< Explain other AI papers

Bidirectional Likelihood Estimation with Multi-Modal Large Language Models for Text-Video Retrieval

Dohwan Ko, Ji Soo Lee, Minhyuk Choi, Zihang Meng, Hyunwoo J. Kim

2025-08-06

Bidirectional Likelihood Estimation with Multi-Modal Large Language
  Models for Text-Video Retrieval

Summary

This paper talks about a new way to improve text-video retrieval by using a method called bidirectional likelihood estimation with multi-modal large language models, which looks at both how well a video matches a text query and how well the text matches the video.

What's the problem?

The problem is that current retrieval methods often favor popular or common candidates instead of the ones most relevant to the query, causing bias and worse search results.

What's the solution?

The paper introduces a framework that trains the model to generate text from videos and video features from text, combining these two efforts to better match queries with candidates.

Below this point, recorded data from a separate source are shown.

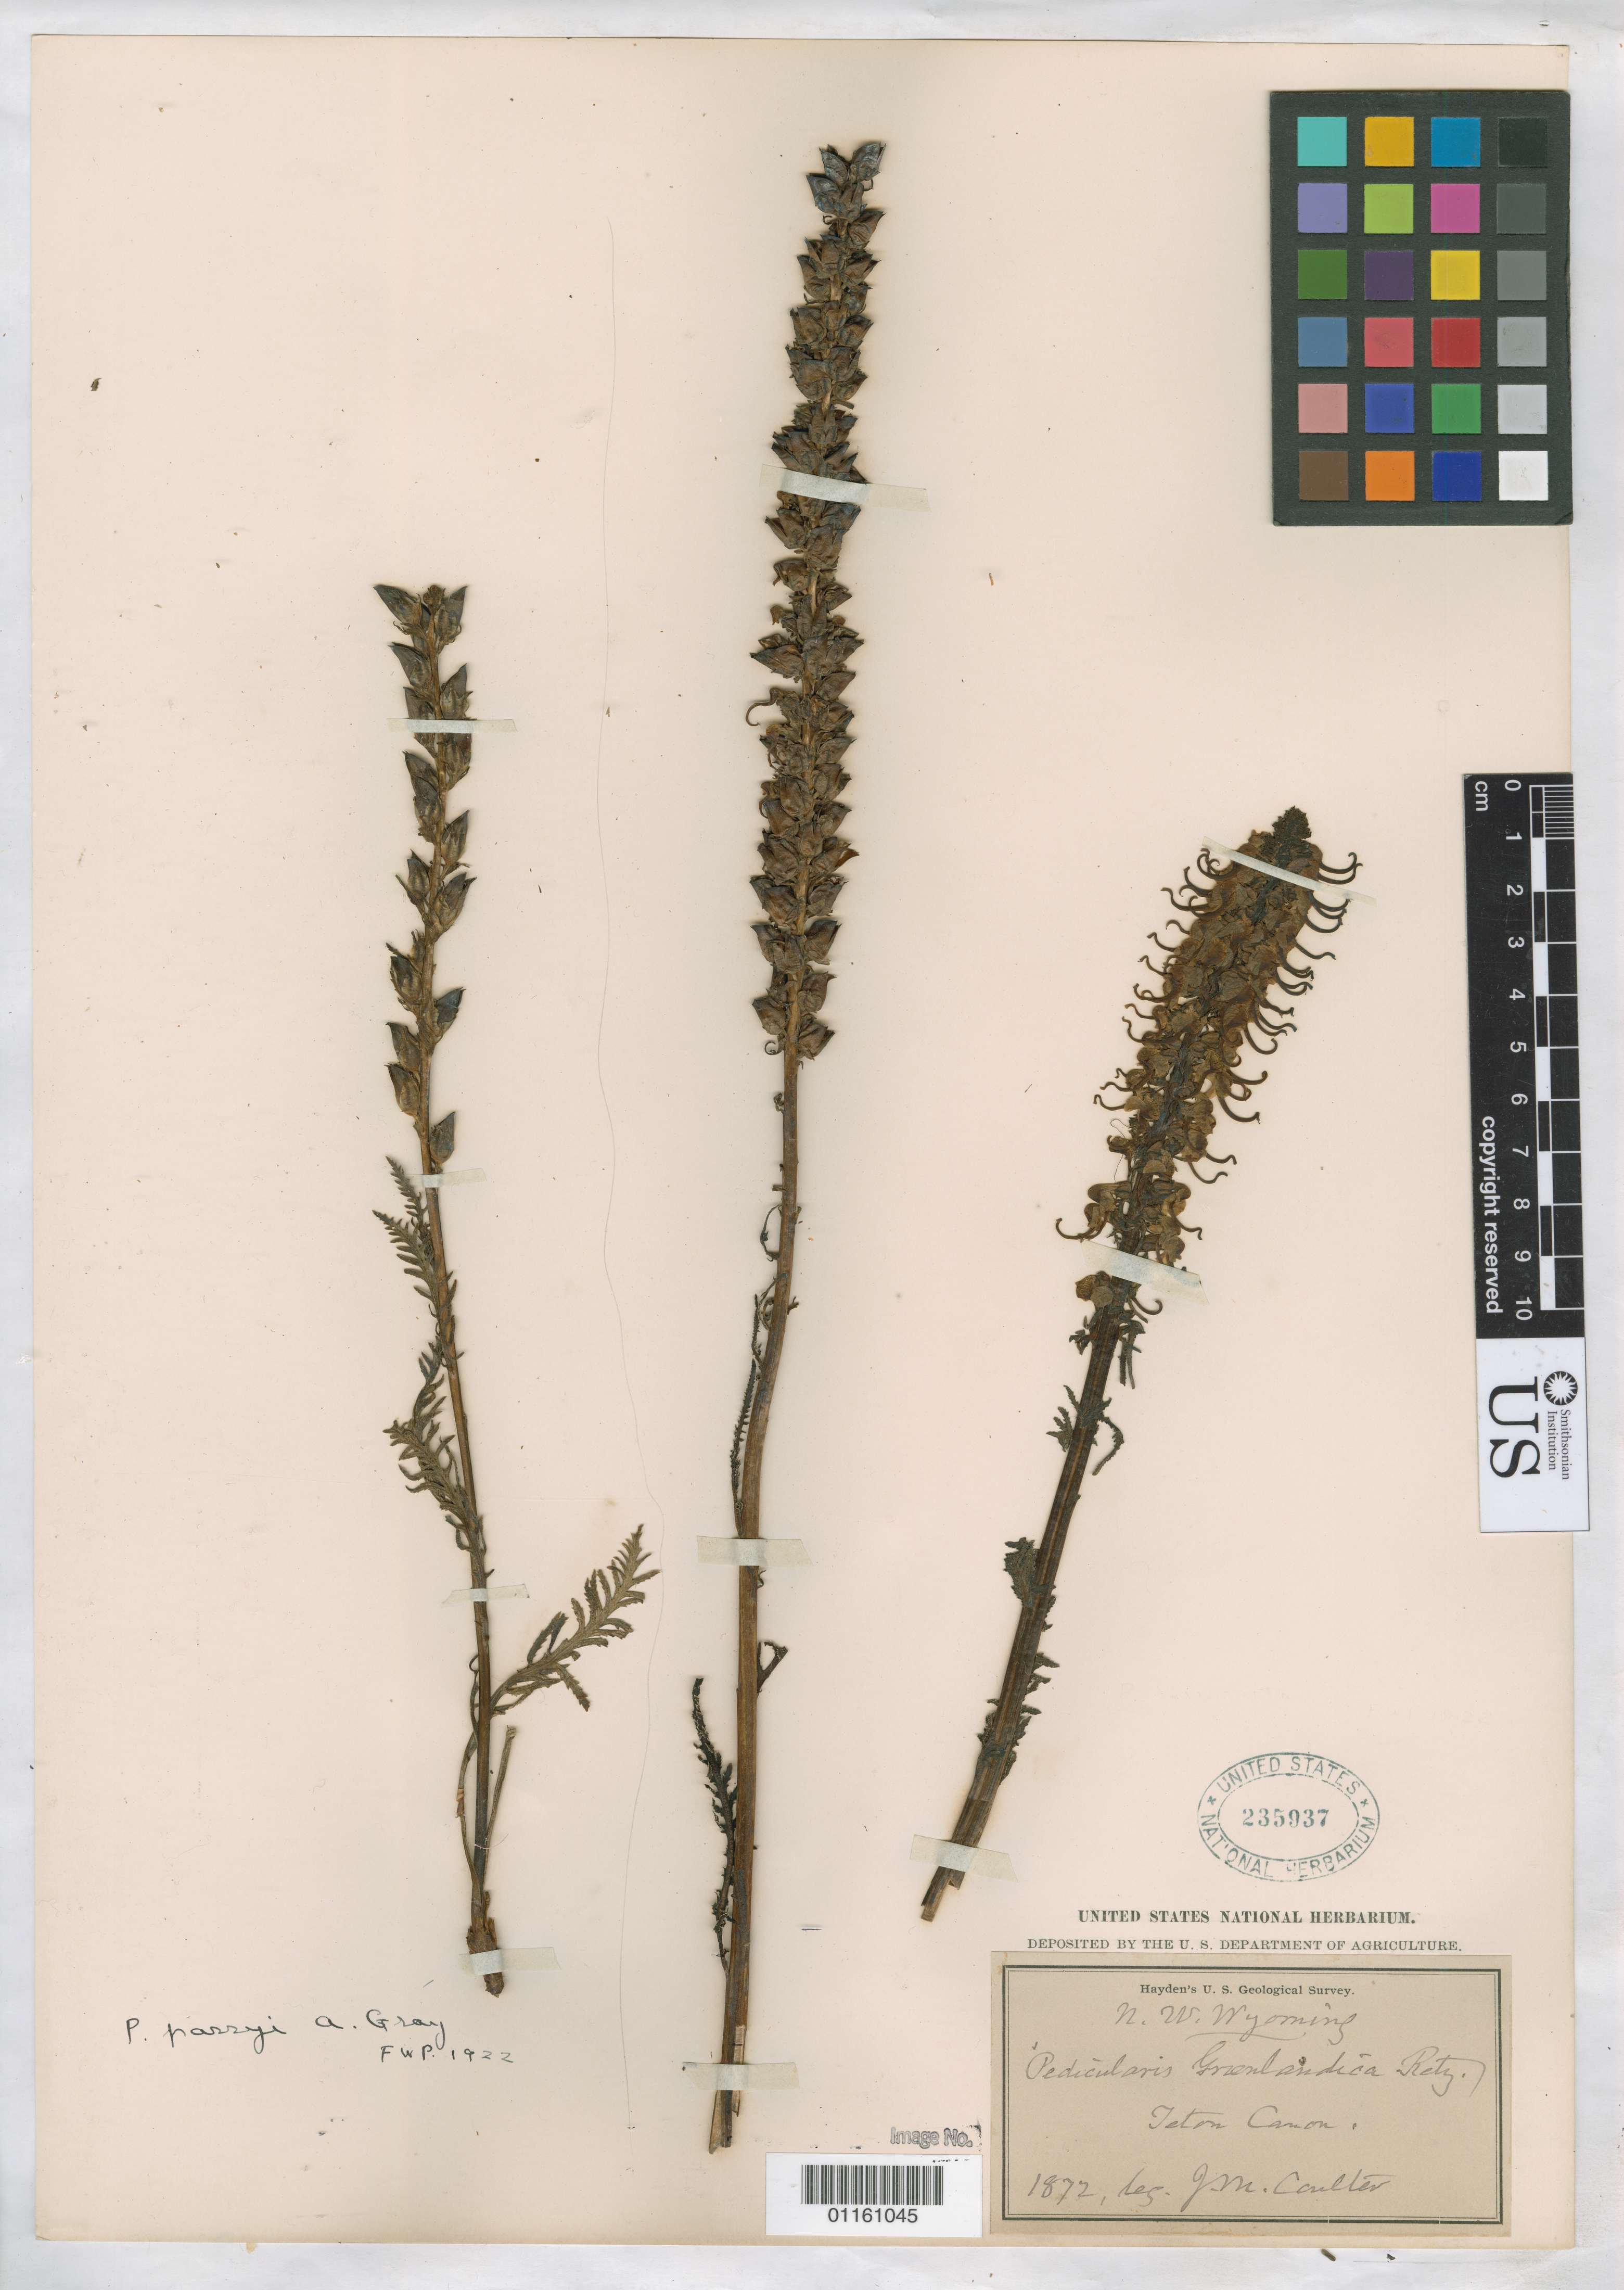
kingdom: Plantae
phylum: Tracheophyta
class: Magnoliopsida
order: Lamiales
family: Orobanchaceae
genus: Pedicularis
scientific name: Pedicularis groenlandica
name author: Retz.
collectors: J. M. Coulter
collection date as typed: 1872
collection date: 1872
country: United States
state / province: Wyoming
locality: Teton Canyon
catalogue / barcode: US 235937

It also uses a technique called Candidate Prior Normalization to adjust scores and reduce bias without extra training.

Why it matters?

This matters because it makes searching large video and text databases more accurate by focusing on the true relevance between the two, which helps users find more useful and correct results quickly.

Abstract

A novel retrieval framework using bidirectional likelihood estimation with multi-modal large language models and candidate prior normalization improves text-video retrieval by reducing candidate prior bias and enhancing query-candidate relevance.